When the doctor told Dolan about having had to surgically remove his right eye, Sandy was with him, holding his hand.


"But you're alive. Thank God for that, Dolan," the doctor said. Dolan felt Sandy's hand squeezing his.


He sagged on his pillow, saw beyond the darkness of his bandages the detritus of his destiny. Then the whisper came. He wondered if anyone else heard it.


He lifted his head slightly toward Sandy. "What floor are we on?"


He heard Sandy gasp. Finally she said, "The fourth."


"My room," he said. "It's 412, isn't it?"


"Danny .  .  ." her voice faltered. "I hadn't .  .  . it's a crazy coincidence."


"You didn't tell them to put me in room 412?"


"No, Danny. Of course not.
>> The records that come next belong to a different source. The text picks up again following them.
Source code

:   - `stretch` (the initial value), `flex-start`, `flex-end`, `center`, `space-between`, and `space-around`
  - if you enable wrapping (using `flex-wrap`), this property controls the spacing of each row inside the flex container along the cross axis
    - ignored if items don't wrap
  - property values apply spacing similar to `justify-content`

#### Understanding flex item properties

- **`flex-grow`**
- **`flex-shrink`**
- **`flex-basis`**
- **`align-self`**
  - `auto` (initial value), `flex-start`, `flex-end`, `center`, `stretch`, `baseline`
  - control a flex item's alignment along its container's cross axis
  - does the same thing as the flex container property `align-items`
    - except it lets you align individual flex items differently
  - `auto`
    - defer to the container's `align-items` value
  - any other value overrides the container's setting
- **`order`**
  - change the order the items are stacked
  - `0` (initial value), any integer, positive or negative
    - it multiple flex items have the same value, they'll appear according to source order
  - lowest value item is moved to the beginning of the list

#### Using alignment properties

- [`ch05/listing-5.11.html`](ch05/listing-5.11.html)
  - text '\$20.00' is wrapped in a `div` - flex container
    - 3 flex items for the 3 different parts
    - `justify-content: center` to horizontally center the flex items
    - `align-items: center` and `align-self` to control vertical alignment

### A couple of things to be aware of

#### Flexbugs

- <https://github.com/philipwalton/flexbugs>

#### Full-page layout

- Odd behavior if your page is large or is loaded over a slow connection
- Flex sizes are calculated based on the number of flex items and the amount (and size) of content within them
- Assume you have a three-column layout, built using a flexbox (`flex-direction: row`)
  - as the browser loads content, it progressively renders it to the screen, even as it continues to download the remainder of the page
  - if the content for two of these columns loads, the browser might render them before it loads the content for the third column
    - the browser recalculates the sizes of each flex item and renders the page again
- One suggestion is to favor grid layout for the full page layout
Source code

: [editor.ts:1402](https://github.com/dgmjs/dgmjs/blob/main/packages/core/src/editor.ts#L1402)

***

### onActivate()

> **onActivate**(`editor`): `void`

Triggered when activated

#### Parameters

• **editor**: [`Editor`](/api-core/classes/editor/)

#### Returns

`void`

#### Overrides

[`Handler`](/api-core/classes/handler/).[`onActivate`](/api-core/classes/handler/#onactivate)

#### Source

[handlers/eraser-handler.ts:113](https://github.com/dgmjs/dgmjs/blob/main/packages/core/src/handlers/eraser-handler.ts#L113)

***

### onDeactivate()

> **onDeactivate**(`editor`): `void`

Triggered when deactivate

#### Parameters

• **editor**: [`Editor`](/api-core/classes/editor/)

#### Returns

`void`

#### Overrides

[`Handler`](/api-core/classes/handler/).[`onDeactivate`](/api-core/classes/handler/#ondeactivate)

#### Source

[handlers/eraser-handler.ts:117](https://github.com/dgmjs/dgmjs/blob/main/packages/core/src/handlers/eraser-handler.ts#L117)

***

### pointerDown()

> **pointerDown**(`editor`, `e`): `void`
I didn't even think about the number until now."


"I thought maybe, as a joke, you..."


"Jokes should be funny."


"I guess it's not funny," Dolan said. "Or maybe... maybe it is, in some way I can't even begin to explain."


"Not to me, it isn't," she said. "I haven't laughed in days. I love you, Danny."


"It's been a long night," he said. "A long, dark night. And I'm really in room 412?"


"Yes," she said. "But I can have them move you to another room if you'd like. Do you want me to?"


It took him a minute to answer. "No, don't change rooms," he said finally. "I'll stay here, as long as you stay with me."


She stayed with him. Each time he awakened from another dream, she was by his side. His head was thick with white wrappings, and one eye was gone completely. Buried deep beneath his bandages was an empty crater where his eye used to be. He knew his playing days were over. But the whisper in his ears spoke his number clearly to him, and he took some comfort in that. It was his number. No doubt about it. For better or worse. In sickness and in health it was his destiny.


Then one day he awoke from a dreamless sleep and reached to touch Sandy's long, soft hair. She leaned to him, brushing her lips against his cheek.


"Hitting .412 isn't everything," he said softly. "There's more to life than that."


"There's us," Sandy said. "There'll always be us."


Dolan rested his head on his pillow, held Sandy's hand, smiled past his pain, and thought of kisses.